• **EXERCISE DETAILS**: Retype the material that follows exactly, limited to the lines from the one with "ome on a hybrid basis." through the one with "Fully Boxed Steel Frame", and keep out all pictures.

• **MATERIAL PROVIDED**:
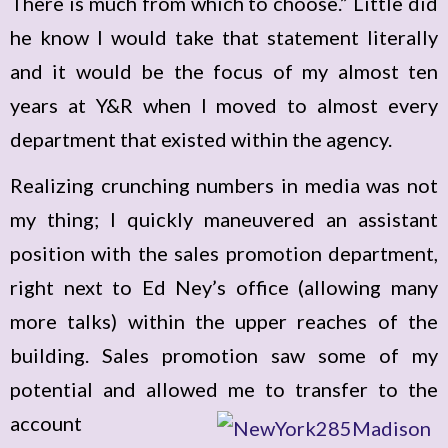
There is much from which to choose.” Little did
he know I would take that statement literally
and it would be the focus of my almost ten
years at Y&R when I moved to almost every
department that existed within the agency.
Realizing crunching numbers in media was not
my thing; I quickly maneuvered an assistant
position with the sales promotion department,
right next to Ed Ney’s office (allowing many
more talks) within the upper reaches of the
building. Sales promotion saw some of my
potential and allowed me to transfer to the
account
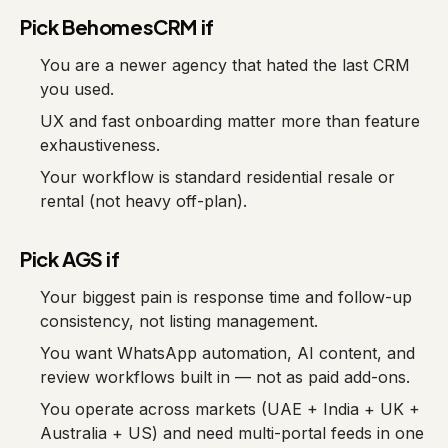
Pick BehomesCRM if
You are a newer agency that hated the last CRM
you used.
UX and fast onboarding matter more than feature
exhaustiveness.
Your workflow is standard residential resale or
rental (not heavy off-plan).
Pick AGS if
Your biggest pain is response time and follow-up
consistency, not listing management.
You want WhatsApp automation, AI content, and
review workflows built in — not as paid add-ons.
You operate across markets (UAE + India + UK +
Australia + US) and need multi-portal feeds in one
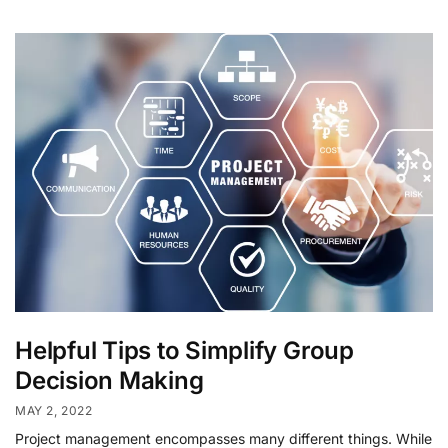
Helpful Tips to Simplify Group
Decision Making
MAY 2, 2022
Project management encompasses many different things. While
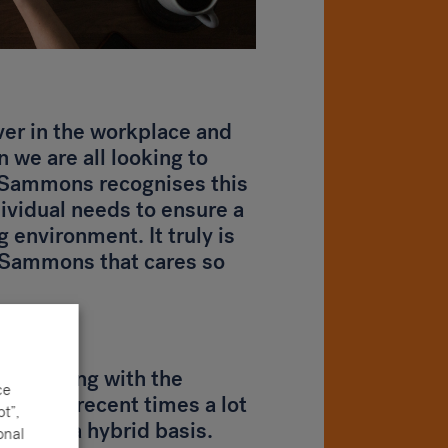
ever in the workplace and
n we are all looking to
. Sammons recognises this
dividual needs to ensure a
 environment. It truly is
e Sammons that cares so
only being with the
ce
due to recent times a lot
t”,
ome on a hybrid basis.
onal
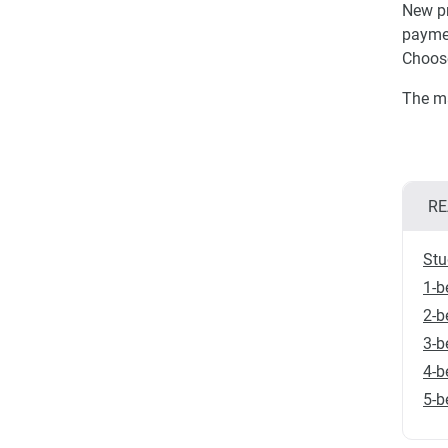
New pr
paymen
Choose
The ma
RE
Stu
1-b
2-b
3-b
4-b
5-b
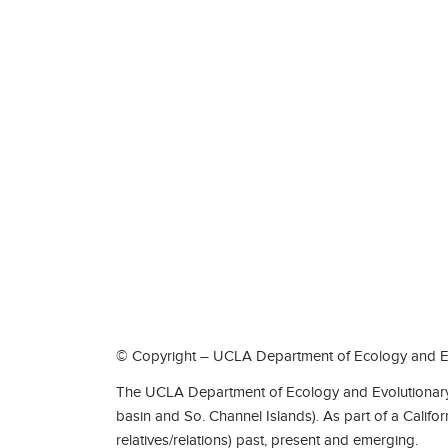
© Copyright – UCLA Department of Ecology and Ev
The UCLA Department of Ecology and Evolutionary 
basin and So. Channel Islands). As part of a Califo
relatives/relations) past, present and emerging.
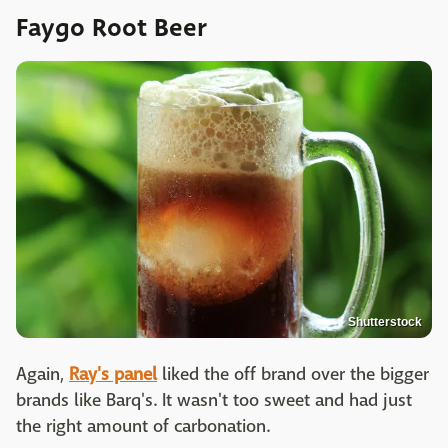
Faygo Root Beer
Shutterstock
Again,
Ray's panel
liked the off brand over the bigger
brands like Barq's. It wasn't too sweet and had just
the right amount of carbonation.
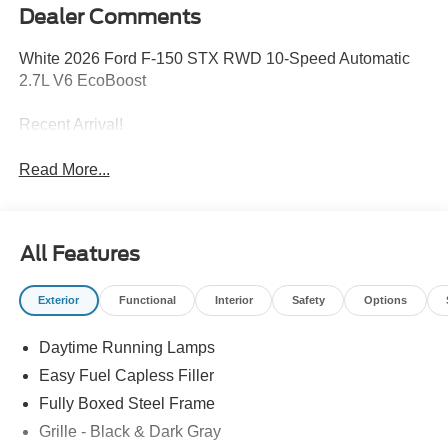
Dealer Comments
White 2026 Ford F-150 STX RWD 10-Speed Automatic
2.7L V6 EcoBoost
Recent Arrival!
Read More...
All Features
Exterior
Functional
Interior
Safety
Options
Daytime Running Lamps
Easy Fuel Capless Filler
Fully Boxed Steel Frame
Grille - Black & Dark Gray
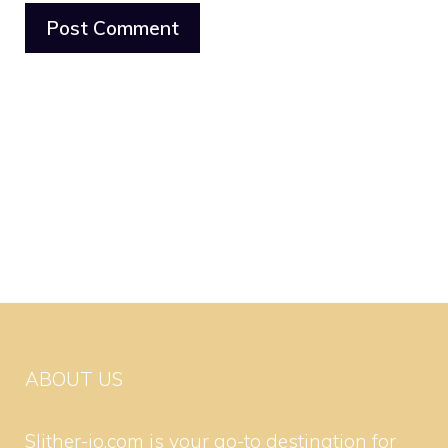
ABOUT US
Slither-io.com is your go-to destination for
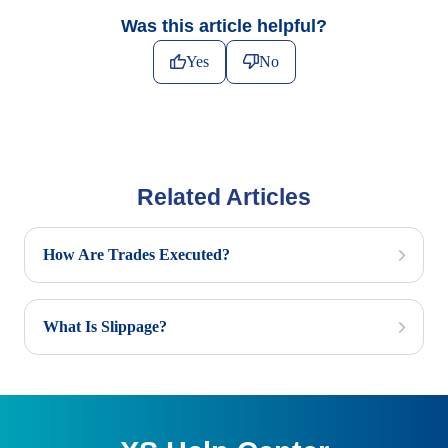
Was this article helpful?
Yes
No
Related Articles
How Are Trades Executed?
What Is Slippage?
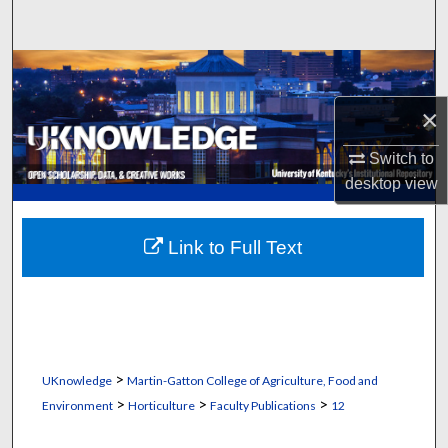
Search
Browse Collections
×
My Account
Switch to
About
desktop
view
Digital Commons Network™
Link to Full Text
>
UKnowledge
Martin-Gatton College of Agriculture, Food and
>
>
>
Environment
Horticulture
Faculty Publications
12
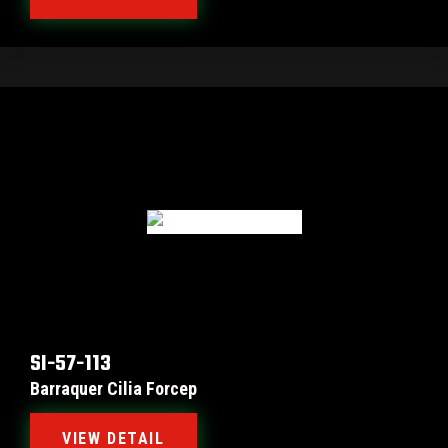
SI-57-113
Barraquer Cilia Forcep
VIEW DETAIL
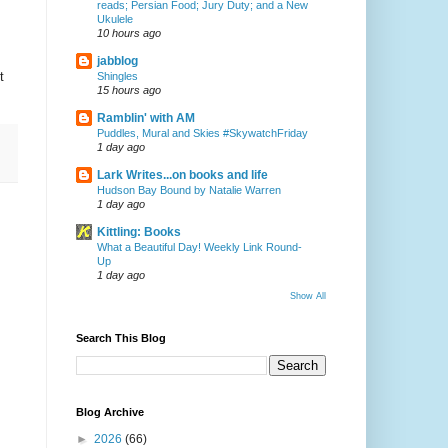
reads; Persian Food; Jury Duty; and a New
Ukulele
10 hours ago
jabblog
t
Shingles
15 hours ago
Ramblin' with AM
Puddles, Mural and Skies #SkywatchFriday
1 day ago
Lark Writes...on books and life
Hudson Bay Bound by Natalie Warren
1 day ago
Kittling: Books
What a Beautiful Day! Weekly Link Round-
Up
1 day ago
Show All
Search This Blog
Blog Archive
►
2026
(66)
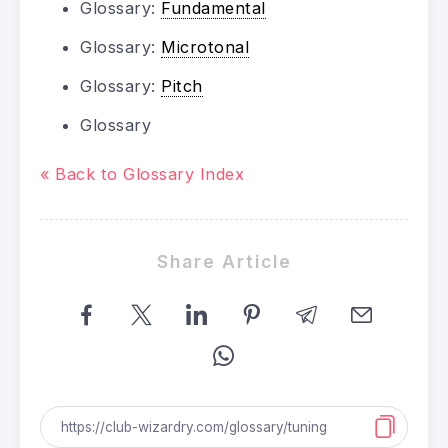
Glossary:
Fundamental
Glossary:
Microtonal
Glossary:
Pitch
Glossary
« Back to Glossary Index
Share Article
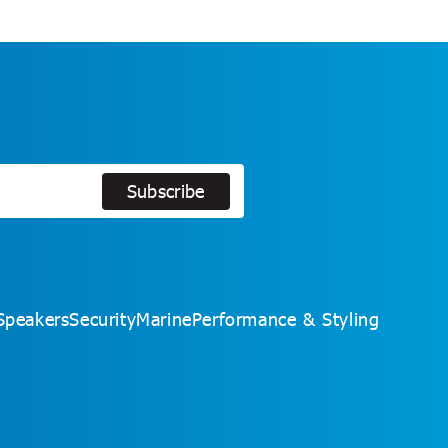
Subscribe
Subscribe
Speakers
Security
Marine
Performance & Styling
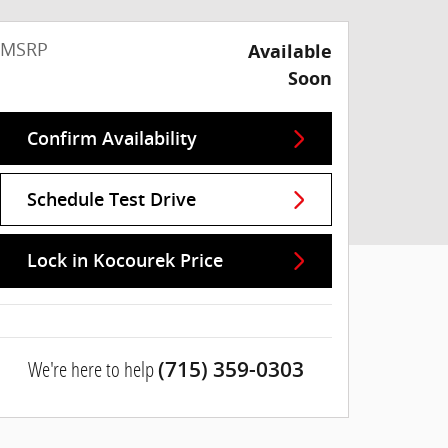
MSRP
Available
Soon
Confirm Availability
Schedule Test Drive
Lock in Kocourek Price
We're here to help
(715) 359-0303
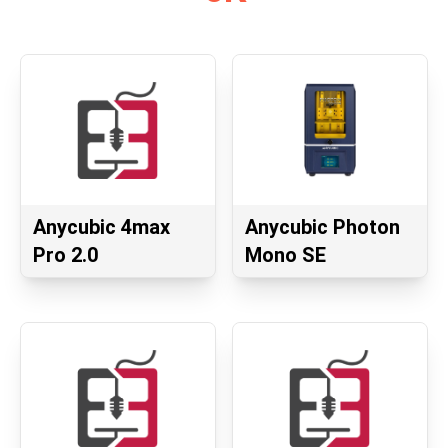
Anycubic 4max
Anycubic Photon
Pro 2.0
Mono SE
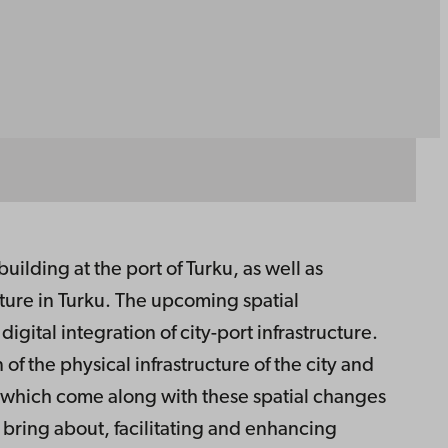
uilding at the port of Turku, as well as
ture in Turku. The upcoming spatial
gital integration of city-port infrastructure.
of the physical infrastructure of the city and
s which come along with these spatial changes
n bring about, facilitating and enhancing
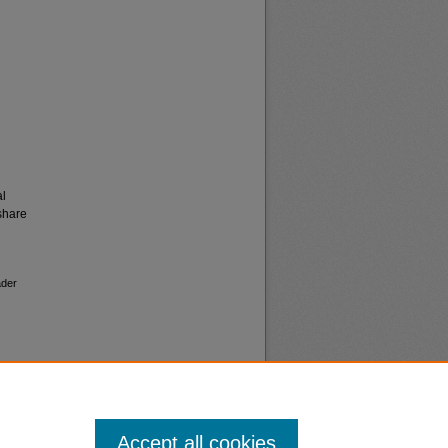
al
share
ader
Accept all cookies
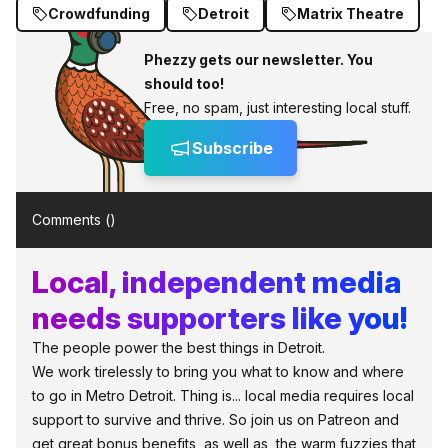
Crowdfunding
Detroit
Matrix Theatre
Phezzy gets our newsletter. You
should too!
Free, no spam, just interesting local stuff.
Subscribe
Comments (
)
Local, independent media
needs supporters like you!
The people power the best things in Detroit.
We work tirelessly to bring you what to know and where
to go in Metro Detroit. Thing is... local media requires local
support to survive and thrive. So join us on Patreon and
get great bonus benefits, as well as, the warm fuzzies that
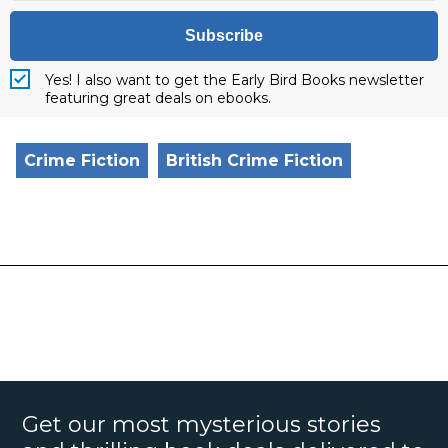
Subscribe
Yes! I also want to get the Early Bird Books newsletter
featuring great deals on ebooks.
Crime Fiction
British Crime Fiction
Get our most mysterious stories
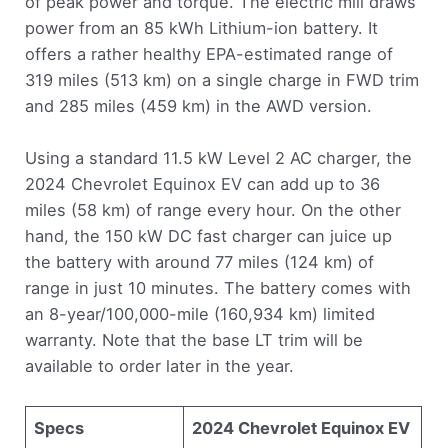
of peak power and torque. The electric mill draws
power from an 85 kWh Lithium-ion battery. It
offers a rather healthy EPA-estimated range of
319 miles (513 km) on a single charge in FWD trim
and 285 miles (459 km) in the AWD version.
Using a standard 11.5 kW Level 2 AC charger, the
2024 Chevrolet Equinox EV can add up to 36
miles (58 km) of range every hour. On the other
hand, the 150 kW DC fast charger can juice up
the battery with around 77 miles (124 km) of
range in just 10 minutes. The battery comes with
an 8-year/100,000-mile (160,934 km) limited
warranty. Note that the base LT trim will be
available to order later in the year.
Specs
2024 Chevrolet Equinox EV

• **EXERCISE SOLUTION**:
ome on a hybrid basis.
onal
New pr
paymen
Choose
The ma
RE
Stu
1-b
2-b
3-b
4-b
5-b
© Copyright – UCLA Department of Ecology and Ev
The UCLA Department of Ecology and Evolutionary 
basin and So. Channel Islands). As part of a Califo
relatives/relations) past, present and emerging.
Faygo Root Beer
Shutterstock
Again,
Ray's panel
liked the off brand over the bigger
brands like Barq's. It wasn't too sweet and had just
the right amount of carbonation.
Dealer Comments
White 2026 Ford F-150 STX RWD 10-Speed Automatic
2.7L V6 EcoBoost
Recent Arrival!
Read More...
All Features
Exterior
Functional
Interior
Safety
Options
Daytime Running Lamps
Easy Fuel Capless Filler
Fully Boxed Steel Frame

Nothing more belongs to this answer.